3. Procédés stylistiques mallarméens

  • Lexique : mélange savant de latinismes (ex æquo, illico, quiproquo), grec (Hapax), néologismes (amuïs, éclosillon), termes rares (écartèle, exsangue). Chaque mot porte une charge sémantique maximale.
  • Syntaxe : inversions, parenthèses implicites, subordination retardée (« qu’enfin le cœur balance… »). Le sens se dérobe, obligeant le lecteur à une re-lecture active – exactement comme dans Ses purs ongles… ou Le vierge, le vivace….
  • Mise en abyme : le sonnet fait ce qu’il dit. Sa densité « close » produit son propre écho ; ses quiproquos sémantiques (multiples lectures possibles du « Lui » ou de l’« œuf ») miment le processus décrit.

4. Interprétation globale

Ce texte est une méditation sur l’acte poétique comme cosmogonie. Il n’y a pas de création sans d’abord une mise à mort du langage ordinaire (mutisme des murmures, assourdissement, pâlissement de l’Adoré). Le poème naît alors comme un hapax : mot qui n’existe qu’une seule fois, irréfléchi parce qu’il précède toute pensée rationnelle, affranchi de toute équivalence.

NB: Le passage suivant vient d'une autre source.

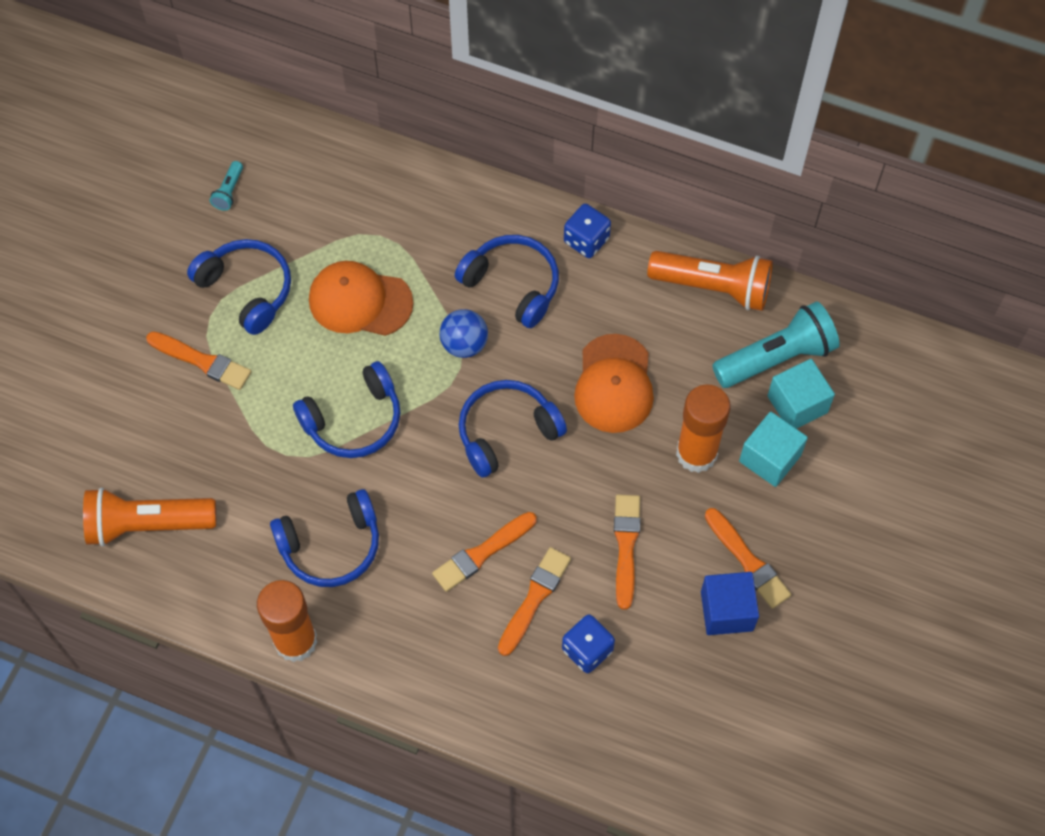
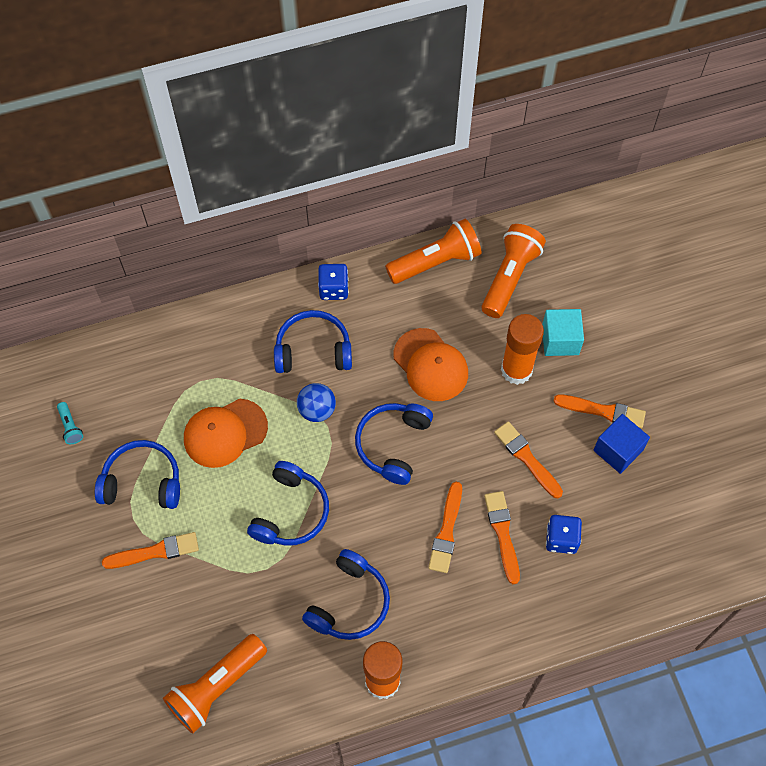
camera: 40 degrees left, 0 degrees up
(776, 357) = (509, 277): turquoise flashlight -> orange flashlight
(797, 404) = (546, 296): turquoise cube -> none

On y retrouve les grands motifs mallarméens tardifs :

  • le Rien qui enfante (le silence → le Mot) ;
  • le miroir et la réflexivité langagière ;
  • l’étoile et la constellation (Un coup de dés) ;
  • la quête de l’Absolu (« Lui », « l’Adoré ») ;
  • la naissance virginale de l’Œuvre.

Même s’il s’agit probablement d’un pastiche moderne d’une virtuosité rare, ce sonnet « inédit » réussit le tour de force de paraître authentique : il respire le même mystère, la même tension entre l’indicible et la parole, le même vertige cosmique que les grands textes de 1887-1898. Il constitue, en lui-même, un magnifique « éclosillon d’Hapax » – unique, irréfléchi, et donc, à sa manière, mallarméen.